SilverArrow Capital Advisors LLP ("SilverArrow Advisors"), collectively with SilverArrow Capital Holding Ltd., SAC Jupiter Holding Ltd., Pluto Fund Limited, Abdullah Saleh A. Kamel, Osama H. Al Sayed, Ernesto Palomba, Thomas Limberger and Robert Schimanko, are potential participants in the solicitation of proxies from shareholders in connection with the 2016 Annual Meeting of Stockholders (the "Annual Meeting") of Rofin-Sinar Technologies, Inc. (the "Company"). SilverArrow Advisors intends to file a proxy statement (the "2016 Proxy Statement") with the Securities and Exchange Commission (the "SEC") in connection with the solicitation of proxies for the Annual Meeting. Information relating to potential participants is contained in Amendment No. 1 to the Schedule 13D relating to these potential participants, which is being filed today with the Securities and Exchange Commission.

Promptly after filing its definitive 2016 Proxy Statement with the SEC, SilverArrow Advisors intends to mail the definitive 2016 Proxy Statement and a proxy card pursuant to applicable SEC rules. SHAREHOLDERS ARE URGED TO READ THE 2016 PROXY STATEMENT (INCLUDING ANY AMENDMENTS OR SUPPLEMENTS THERETO) AND ANY OTHER RELEVANT DOCUMENTS THAT THE COMPANY WILL FILE WITH THE SEC WHEN THEY BECOME AVAILABLE BECAUSE THEY WILL CONTAIN IMPORTANT INFORMATION. Shareholders may obtain, free of charge, copies of the definitive 2016 Proxy Statement and any other documents filed by SilverArrow Advisors with respect to the Company with the SEC in connection with the Annual Meeting at the SEC's website (http://www.sec.gov) or by writing to SilverArrow Capital Advisors LLP, 3 More London Riverside, 1st Floor, London SE1 2RE, United Kingdom.

About SilverArrow Capital Advisors LLP

SilverArrow Capital Advisors LLP is an entity of SilverArrow Capital Group.

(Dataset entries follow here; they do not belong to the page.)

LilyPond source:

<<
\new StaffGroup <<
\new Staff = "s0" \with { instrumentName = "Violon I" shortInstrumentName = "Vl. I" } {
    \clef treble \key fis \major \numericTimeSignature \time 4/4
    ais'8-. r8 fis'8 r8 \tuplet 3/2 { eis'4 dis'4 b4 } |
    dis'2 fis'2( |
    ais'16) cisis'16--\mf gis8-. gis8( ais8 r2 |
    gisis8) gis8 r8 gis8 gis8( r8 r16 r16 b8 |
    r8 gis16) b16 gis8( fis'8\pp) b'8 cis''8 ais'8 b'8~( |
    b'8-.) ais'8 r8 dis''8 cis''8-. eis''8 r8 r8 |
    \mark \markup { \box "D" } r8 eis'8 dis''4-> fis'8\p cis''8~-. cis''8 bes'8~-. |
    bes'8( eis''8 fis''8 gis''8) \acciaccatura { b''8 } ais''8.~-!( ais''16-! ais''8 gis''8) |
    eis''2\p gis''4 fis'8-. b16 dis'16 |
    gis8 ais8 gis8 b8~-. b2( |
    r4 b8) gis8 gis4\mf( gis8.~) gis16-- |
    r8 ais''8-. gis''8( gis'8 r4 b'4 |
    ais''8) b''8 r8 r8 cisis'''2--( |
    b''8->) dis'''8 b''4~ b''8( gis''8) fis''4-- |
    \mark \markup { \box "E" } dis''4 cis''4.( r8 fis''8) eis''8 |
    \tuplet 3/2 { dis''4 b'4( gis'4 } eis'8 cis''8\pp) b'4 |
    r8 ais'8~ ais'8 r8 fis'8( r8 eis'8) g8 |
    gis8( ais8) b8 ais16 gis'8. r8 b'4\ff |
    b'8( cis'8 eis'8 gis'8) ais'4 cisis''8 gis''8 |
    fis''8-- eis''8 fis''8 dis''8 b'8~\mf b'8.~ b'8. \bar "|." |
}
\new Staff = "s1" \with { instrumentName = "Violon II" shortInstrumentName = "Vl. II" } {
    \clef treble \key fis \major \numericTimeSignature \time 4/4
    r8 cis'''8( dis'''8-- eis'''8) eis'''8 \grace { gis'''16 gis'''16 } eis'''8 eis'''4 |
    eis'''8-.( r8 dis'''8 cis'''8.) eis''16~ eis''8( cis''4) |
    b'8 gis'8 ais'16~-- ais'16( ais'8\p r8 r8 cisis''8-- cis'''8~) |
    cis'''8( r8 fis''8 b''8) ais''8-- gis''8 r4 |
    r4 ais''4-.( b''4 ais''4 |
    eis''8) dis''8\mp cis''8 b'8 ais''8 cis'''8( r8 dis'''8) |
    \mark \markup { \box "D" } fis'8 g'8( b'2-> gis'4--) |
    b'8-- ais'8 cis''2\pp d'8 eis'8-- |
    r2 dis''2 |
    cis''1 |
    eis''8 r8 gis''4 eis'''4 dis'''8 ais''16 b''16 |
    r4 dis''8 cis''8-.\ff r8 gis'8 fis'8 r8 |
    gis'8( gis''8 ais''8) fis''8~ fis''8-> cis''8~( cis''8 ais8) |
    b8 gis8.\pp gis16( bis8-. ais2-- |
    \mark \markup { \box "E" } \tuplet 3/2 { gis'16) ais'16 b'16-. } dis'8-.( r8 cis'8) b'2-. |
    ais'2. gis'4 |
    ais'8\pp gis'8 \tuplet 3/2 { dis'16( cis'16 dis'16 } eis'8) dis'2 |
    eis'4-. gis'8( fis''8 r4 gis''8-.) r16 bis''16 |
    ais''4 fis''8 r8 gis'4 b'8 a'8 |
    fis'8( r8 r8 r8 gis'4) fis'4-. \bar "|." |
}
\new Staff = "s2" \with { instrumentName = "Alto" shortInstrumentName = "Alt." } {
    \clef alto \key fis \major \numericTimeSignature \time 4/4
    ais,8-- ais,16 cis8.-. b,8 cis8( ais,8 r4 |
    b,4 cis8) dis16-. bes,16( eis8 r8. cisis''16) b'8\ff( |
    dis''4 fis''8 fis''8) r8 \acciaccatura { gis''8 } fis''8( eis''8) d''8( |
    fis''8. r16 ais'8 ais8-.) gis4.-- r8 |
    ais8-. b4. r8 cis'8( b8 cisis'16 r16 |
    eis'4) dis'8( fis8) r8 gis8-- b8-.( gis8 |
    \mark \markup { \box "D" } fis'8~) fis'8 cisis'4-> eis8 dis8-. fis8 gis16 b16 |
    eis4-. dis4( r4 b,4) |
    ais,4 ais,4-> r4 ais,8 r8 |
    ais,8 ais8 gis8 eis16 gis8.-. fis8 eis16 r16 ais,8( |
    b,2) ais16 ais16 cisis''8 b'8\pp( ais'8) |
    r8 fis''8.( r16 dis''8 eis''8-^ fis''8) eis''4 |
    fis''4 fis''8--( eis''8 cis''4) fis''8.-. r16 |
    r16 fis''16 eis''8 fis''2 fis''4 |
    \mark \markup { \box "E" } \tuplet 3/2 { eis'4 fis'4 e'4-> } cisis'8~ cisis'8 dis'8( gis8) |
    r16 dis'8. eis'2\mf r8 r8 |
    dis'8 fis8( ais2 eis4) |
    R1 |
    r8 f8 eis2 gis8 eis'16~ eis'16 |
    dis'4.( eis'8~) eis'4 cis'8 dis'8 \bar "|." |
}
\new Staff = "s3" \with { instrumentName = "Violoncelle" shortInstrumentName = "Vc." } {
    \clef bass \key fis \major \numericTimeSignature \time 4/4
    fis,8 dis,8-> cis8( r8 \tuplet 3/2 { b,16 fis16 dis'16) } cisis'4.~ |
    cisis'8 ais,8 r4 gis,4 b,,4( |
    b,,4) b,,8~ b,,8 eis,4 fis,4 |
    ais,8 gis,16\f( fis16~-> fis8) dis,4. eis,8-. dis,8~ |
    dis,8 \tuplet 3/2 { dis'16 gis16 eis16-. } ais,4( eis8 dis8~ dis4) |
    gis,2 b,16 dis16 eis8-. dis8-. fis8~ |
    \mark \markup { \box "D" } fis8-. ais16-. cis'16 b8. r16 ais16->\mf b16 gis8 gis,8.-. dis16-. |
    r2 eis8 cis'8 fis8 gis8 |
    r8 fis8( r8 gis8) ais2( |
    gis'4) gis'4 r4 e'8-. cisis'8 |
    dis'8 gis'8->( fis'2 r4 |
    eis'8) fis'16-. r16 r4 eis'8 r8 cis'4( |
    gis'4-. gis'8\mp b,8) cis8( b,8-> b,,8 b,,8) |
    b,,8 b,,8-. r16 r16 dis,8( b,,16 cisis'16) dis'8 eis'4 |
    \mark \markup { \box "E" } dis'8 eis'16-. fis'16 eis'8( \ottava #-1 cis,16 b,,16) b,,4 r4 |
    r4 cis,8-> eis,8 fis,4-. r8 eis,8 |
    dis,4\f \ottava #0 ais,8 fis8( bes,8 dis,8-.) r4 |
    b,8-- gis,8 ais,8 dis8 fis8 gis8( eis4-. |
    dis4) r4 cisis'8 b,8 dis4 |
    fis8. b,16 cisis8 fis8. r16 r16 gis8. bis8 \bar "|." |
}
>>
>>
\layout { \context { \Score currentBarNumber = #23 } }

SilverArrow Capital Group is a group of investment advice and private investment firms focusing on advisory and consultancy services in industrial growth sector investments, real estate and infrastructure projects.

SilverArrow Capital Group brings value to its private investors and partners by executing a proven activist investment strategies in industrial growth companies. SilverArrow Capital Group provides investors selected exposure to real estate through a focused range of investments tailored to their requirements. For further information please visit www.silverarrowcapital.com.

SilverArrow Capital Advisors LLP, a limited liability partnership registered in England & Wales under registration number OC379903 with its registered office at 3 More London Riverside London SE1 2RE. A list of SilverArrow Capital Advisors LLP's members is available on request.

[1] Based on 28,181,803 shares of Common Stock outstanding as of August 7, 2015, as reported in the Company's Form 10-Q filed with SEC on August 10, 2015.

[2] Tenure at the 2016 Annual Meeting of Stockholders

[3] Calculation is based on last three months average of USD 25.43 as of September 30, 2015, which results in an estimated share price of $56 (SilverArrow business plan 2019).